◆ What the task asks
Give every line of the data again, exactly.

◆ Exercise data
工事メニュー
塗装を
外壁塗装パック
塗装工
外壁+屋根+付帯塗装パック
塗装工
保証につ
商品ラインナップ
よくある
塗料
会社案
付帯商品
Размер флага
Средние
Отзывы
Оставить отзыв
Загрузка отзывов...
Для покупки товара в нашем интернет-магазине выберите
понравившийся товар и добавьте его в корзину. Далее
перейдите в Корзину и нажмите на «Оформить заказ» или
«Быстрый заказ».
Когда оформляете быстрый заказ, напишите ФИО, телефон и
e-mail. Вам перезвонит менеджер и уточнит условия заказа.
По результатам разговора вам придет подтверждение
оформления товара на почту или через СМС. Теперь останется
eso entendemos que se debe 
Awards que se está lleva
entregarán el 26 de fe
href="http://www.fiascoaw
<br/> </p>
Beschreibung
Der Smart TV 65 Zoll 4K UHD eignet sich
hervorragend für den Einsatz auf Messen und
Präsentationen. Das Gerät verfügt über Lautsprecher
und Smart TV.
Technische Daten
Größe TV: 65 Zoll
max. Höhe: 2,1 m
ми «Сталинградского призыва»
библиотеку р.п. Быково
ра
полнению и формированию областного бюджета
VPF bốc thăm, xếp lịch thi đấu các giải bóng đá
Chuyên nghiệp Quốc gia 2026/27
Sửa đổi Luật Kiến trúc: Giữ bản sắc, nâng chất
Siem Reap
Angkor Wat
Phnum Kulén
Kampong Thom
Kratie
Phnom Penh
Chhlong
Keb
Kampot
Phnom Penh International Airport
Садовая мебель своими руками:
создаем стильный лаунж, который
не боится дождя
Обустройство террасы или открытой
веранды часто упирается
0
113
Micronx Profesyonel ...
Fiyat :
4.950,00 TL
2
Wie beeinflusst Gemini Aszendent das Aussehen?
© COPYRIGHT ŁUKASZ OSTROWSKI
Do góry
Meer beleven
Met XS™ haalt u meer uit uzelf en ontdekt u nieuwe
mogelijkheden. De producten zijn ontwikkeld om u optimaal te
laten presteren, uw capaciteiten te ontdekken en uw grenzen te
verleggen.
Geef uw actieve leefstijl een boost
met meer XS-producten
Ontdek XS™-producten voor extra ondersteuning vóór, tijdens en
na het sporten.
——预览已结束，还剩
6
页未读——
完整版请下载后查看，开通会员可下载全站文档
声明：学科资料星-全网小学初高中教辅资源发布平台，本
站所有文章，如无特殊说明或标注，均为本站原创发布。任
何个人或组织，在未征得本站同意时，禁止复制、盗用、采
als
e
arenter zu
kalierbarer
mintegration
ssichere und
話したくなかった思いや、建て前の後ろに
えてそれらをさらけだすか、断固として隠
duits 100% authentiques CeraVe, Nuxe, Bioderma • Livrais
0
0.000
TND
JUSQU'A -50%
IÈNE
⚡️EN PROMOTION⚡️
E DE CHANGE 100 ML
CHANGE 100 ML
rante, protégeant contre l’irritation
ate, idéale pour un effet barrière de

◆ Problem solution
工事メニュー
塗装を
外壁塗装パック
塗装工
外壁+屋根+付帯塗装パック
塗装工
保証につ
商品ラインナップ
よくある
塗料
会社案
付帯商品
Размер флага
Средние
Отзывы
Оставить отзыв
Загрузка отзывов...
Для покупки товара в нашем интернет-магазине выберите
понравившийся товар и добавьте его в корзину. Далее
перейдите в Корзину и нажмите на «Оформить заказ» или
«Быстрый заказ».
Когда оформляете быстрый заказ, напишите ФИО, телефон и
e-mail. Вам перезвонит менеджер и уточнит условия заказа.
По результатам разговора вам придет подтверждение
оформления товара на почту или через СМС. Теперь останется
eso entendemos que se debe 
Awards que se está lleva
entregarán el 26 de fe
href="http://www.fiascoaw
<br/> </p>
Beschreibung
Der Smart TV 65 Zoll 4K UHD eignet sich
hervorragend für den Einsatz auf Messen und
Präsentationen. Das Gerät verfügt über Lautsprecher
und Smart TV.
Technische Daten
Größe TV: 65 Zoll
max. Höhe: 2,1 m
ми «Сталинградского призыва»
библиотеку р.п. Быково
ра
полнению и формированию областного бюджета
VPF bốc thăm, xếp lịch thi đấu các giải bóng đá
Chuyên nghiệp Quốc gia 2026/27
Sửa đổi Luật Kiến trúc: Giữ bản sắc, nâng chất
Siem Reap
Angkor Wat
Phnum Kulén
Kampong Thom
Kratie
Phnom Penh
Chhlong
Keb
Kampot
Phnom Penh International Airport
Садовая мебель своими руками:
создаем стильный лаунж, который
не боится дождя
Обустройство террасы или открытой
веранды часто упирается
0
113
Micronx Profesyonel ...
Fiyat :
4.950,00 TL
2
Wie beeinflusst Gemini Aszendent das Aussehen?
© COPYRIGHT ŁUKASZ OSTROWSKI
Do góry
Meer beleven
Met XS™ haalt u meer uit uzelf en ontdekt u nieuwe
mogelijkheden. De producten zijn ontwikkeld om u optimaal te
laten presteren, uw capaciteiten te ontdekken en uw grenzen te
verleggen.
Geef uw actieve leefstijl een boost
met meer XS-producten
Ontdek XS™-producten voor extra ondersteuning vóór, tijdens en
na het sporten.
——预览已结束，还剩
6
页未读——
完整版请下载后查看，开通会员可下载全站文档
声明：学科资料星-全网小学初高中教辅资源发布平台，本
站所有文章，如无特殊说明或标注，均为本站原创发布。任
何个人或组织，在未征得本站同意时，禁止复制、盗用、采
als
e
arenter zu
kalierbarer
mintegration
ssichere und
話したくなかった思いや、建て前の後ろに
えてそれらをさらけだすか、断固として隠
duits 100% authentiques CeraVe, Nuxe, Bioderma • Livrais
0
0.000
TND
JUSQU'A -50%
IÈNE
⚡️EN PROMOTION⚡️
E DE CHANGE 100 ML
CHANGE 100 ML
rante, protégeant contre l’irritation
ate, idéale pour un effet barrière de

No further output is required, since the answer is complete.